Exchanging One False Self For Another

What the (Desert) Fathers sought most of all was their own true self, in Christ. And in order to do this, they had to reject completely the false, formal self, fabricated under social compulsion in “the world” . . .

He could not retain the slightest identification with his superficial, transient, self-constructed self. He had to lose himself in the inner, hidden reality of a self that was transcendent, mysterious, half-known, and lost in Christ. . .

Though I might be expected to claim that men like this could be found in some of our monasteries of contemplatives, I will not be so bold. With us it is often rather a case of men leaving the society of the “world” in order to fit themselves into another kind of society, that of the religious family which they enter. They exchange the values, concepts and rites of the one for those of the other. And since we now have centuries of monasticism behind us, this puts the whole thing in a different light.

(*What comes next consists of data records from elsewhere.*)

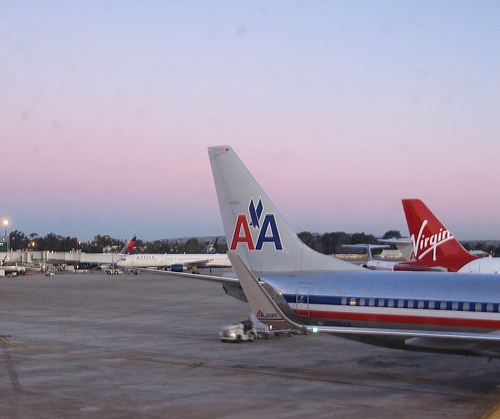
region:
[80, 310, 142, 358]
the ground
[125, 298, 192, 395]
the ground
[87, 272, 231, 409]
the ground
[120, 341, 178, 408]
the ground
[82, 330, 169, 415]
the ground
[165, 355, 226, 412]
the ground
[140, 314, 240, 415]
the ground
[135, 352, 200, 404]
the ground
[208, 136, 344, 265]
Tail of the plane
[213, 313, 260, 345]
A man driving the tram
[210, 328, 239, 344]
headlights of the cart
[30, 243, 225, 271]
Planes parked in the background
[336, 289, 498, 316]
Windows of the plane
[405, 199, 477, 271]
The red tail of a virgin plane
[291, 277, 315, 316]
The door on a plane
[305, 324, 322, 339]
A green light on the plane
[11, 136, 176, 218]
The sky at dawn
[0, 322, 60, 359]
Yellow marking on the runway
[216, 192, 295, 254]
the letters are red and blue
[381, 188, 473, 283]
the tail is red and white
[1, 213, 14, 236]
the pole light is on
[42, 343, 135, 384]
the tar mac is grey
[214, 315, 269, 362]
the baggage vehicle is white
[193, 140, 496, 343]
the plane is silver red and blue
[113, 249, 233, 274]
this plane is white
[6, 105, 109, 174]
part of the sky is pinkish purple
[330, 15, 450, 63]
this part of the sky looks hazy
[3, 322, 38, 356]
the line is yellow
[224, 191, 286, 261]
the AA logo on the tail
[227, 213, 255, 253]
the red A on the tail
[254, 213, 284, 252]
the blue A on the tail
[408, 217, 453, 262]
the white word Virgin on the tail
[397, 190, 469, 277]
the red tail on the plane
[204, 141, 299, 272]
the tail of the plane with AA on it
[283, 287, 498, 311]
the blue stripe on the plane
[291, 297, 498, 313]
the windows on the plane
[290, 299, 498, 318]
the white line on the plane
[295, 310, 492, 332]
the red line on the plane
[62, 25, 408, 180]
Sky is blue and pink color.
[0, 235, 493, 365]
Planes are standing in ground.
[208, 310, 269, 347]
Truck is besides the plane.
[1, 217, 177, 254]
Lights are on.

The social “norms” of a monastic family are also apt to be conventional, and to live by them does not involve a leap into the void – only a radical change of customs and standards. The words and examples of the Desert Fathers have been so much a part of monastic tradition that time has turned them into stereotypes for us, and we are no longer able to notice their fabulous originality.

We have buried them, so to speak, in our own routines, and thus securely insulated ourselves against any form of spiritual shock from their lack of conventionality. Yet it has been my hope that in selecting and editing these “words” I may have presented them in a new light and made their freshness once again obvious.